- Selected passage

◇ ◇ ◇ ◇ ◇

After the two women’s allegations surfaced in early February, a number of prominent Democrats called on Fairfax to resign. He refused, denying both women’s accusations and decrying “political lynchings without any due process.” Republicans have said they will hold public hearings on the allegations this year, but have not yet chosen a date.
According to the statement released by the lieutenant governor’s office Sunday, Fairfax agreed to take two polygraph tests conducted by Jeremiah Hanafin—the retired FBI expert who performed a polygraph test on Brett Kavanaugh accuser Christine Blasey Ford this summer. One test concerned Tyson’s allegation that Fairfax forced her to perform oral sex on him in 2004 at the Democratic National Convention. The other concerned Watson’s allegation that he raped her in a “premeditated and aggressive” attack while she was a student at Duke.
The statement says that after Fairfax denied engaging in non-consensual sexual activity with both women, “the polygraph examination showed that this was a truthful answer.” The same was said regarding Fairfax’s denials of more specific parts of each woman’s allegations.
“All serious allegations deserve to be taken seriously, but not all allegations are true. The public has a right to know if serious allegations made against the Lt. Governor are true, but the public also has a right to know if they are false,” Barry Pollack, Fairfax’s attorney, was quoted as saying in the statement.
“A meaningful, professional factual investigation,” Pollack added, “would exonerate the Lt. Governor and clear his well-earned good name and reputation.”
Polygraph tests are seldom used in criminal cases, and they have been criticized by some experts—in an earlier report, one expert told The Daily Beast that false positives and negatives occur about 10 percent to 15 percent of the time.
Pollack defended the use of polygraphs in an emailed statement to The Daily Beast. “Polygraphs are not admissible in court, but are routinely used by law enforcement, the military, and other professionals in assessing whether someone is telling the truth,” he wrote. “The fact that Lt. Governor Fairfax passed polygraphs related to the allegations against him should be considered by anyone trying to assess whether he has been telling the truth when he has consistently denied these allegations.”

◇ ◇ ◇ ◇ ◇

- Pose estimation data
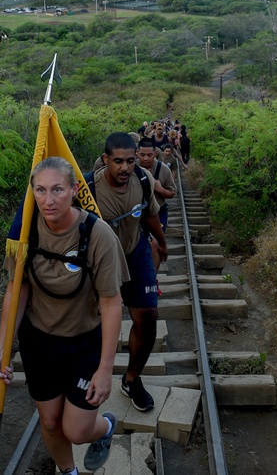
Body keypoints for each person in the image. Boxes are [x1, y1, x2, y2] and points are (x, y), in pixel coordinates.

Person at [0, 157, 128, 475]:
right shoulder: (26, 231)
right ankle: (69, 472)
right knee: (51, 423)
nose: (48, 200)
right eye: (40, 190)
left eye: (57, 189)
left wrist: (106, 370)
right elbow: (17, 290)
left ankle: (105, 427)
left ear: (74, 190)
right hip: (39, 342)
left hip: (83, 344)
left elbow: (111, 304)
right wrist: (3, 347)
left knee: (77, 431)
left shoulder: (98, 236)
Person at [91, 132, 167, 412]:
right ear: (105, 160)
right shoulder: (89, 188)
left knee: (148, 317)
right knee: (90, 324)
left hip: (135, 252)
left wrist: (161, 241)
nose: (125, 168)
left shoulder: (143, 180)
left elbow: (149, 213)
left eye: (130, 161)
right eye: (118, 161)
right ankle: (90, 376)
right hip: (100, 261)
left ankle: (132, 379)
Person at [136, 137, 176, 267]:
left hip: (158, 211)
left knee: (156, 243)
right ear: (137, 153)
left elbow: (172, 193)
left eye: (149, 155)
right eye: (142, 155)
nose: (146, 159)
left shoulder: (163, 169)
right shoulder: (131, 168)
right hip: (137, 212)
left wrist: (160, 189)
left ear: (155, 153)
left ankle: (153, 279)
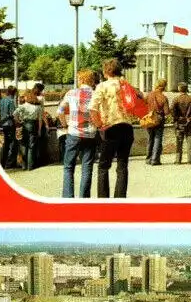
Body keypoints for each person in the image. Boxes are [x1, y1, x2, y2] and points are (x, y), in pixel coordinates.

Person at [88, 58, 135, 198]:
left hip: (110, 128)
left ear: (105, 71)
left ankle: (103, 200)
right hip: (127, 127)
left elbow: (92, 109)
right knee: (122, 165)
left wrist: (99, 126)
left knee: (103, 166)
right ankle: (120, 199)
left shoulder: (102, 86)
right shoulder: (126, 85)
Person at [57, 69, 98, 198]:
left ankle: (68, 198)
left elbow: (60, 111)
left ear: (81, 80)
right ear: (92, 80)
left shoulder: (71, 93)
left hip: (74, 133)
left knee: (68, 167)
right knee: (87, 168)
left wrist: (64, 125)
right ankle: (84, 198)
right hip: (90, 135)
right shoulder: (96, 94)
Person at [171, 83, 191, 164]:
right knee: (190, 140)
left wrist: (177, 117)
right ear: (186, 89)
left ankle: (178, 160)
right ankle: (190, 160)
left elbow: (172, 110)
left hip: (179, 123)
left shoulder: (176, 99)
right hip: (190, 122)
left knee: (179, 141)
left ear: (179, 88)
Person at [13, 91, 42, 171]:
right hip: (33, 126)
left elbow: (14, 113)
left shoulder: (23, 106)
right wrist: (39, 130)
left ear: (27, 97)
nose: (24, 98)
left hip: (24, 125)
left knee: (24, 145)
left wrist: (18, 121)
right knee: (31, 146)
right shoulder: (38, 107)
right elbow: (40, 120)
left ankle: (24, 165)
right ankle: (30, 166)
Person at [144, 78, 169, 166]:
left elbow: (143, 105)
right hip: (159, 120)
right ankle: (155, 159)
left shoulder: (149, 95)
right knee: (157, 139)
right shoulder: (163, 97)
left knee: (150, 138)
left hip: (149, 119)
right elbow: (166, 112)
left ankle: (148, 158)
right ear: (164, 87)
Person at [0, 86, 18, 168]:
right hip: (10, 124)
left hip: (4, 125)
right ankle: (10, 163)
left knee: (6, 143)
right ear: (14, 93)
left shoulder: (2, 100)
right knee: (13, 144)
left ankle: (2, 162)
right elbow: (13, 114)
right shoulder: (11, 101)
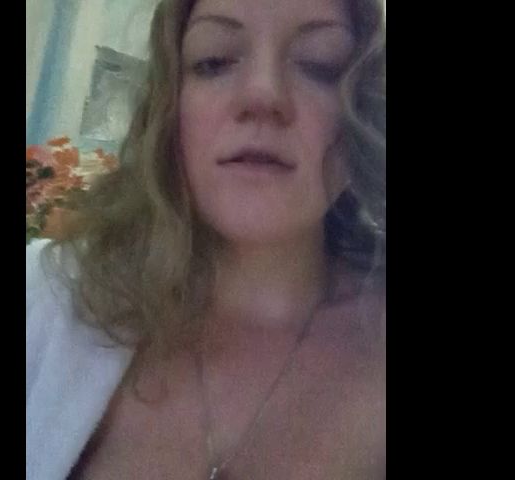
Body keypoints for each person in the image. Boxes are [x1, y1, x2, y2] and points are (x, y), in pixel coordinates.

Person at [26, 0, 385, 478]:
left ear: (362, 114)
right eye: (213, 62)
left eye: (321, 66)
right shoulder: (44, 297)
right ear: (169, 105)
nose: (263, 95)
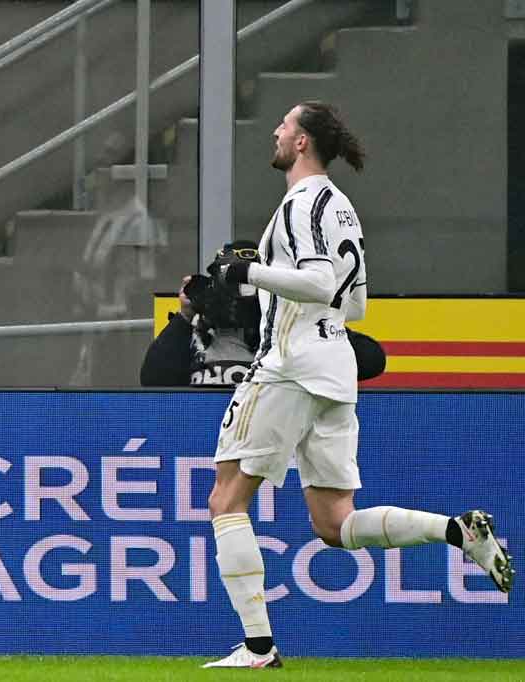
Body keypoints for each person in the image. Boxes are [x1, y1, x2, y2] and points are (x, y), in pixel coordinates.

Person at [201, 102, 513, 669]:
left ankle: (258, 648)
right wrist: (266, 290)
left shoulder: (302, 202)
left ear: (302, 142)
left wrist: (246, 273)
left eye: (285, 126)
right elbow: (357, 304)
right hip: (334, 366)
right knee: (334, 523)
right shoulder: (342, 207)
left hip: (289, 365)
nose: (276, 131)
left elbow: (320, 283)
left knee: (226, 499)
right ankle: (457, 531)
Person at [139, 241, 386, 387]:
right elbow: (153, 379)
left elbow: (372, 360)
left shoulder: (287, 327)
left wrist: (300, 314)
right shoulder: (195, 331)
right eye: (228, 282)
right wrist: (184, 317)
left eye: (246, 283)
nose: (238, 295)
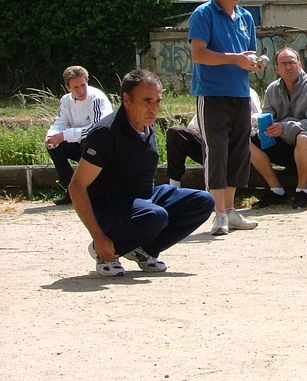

◇ ◇ ◇ ◇ ◇

- List of tasks
1/ In the Fairfax article, who conducted the two polygraph tests that Fairfax agreed to take?
2/ Duplicate the passage of the Fairfax article from "According to the" up to and including "student at Duke.".
The listing has no connection to the Fairfax article.

- Results for each task
1/ Jeremiah Hanafin, a retired FBI expert.

2/
According to the statement released by the lieutenant governor’s office Sunday, Fairfax agreed to take two polygraph tests conducted by Jeremiah Hanafin—the retired FBI expert who performed a polygraph test on Brett Kavanaugh accuser Christine Blasey Ford this summer. One test concerned Tyson’s allegation that Fairfax forced her to perform oral sex on him in 2004 at the Democratic National Convention. The other concerned Watson’s allegation that he raped her in a “premeditated and aggressive” attack while she was a student at Duke.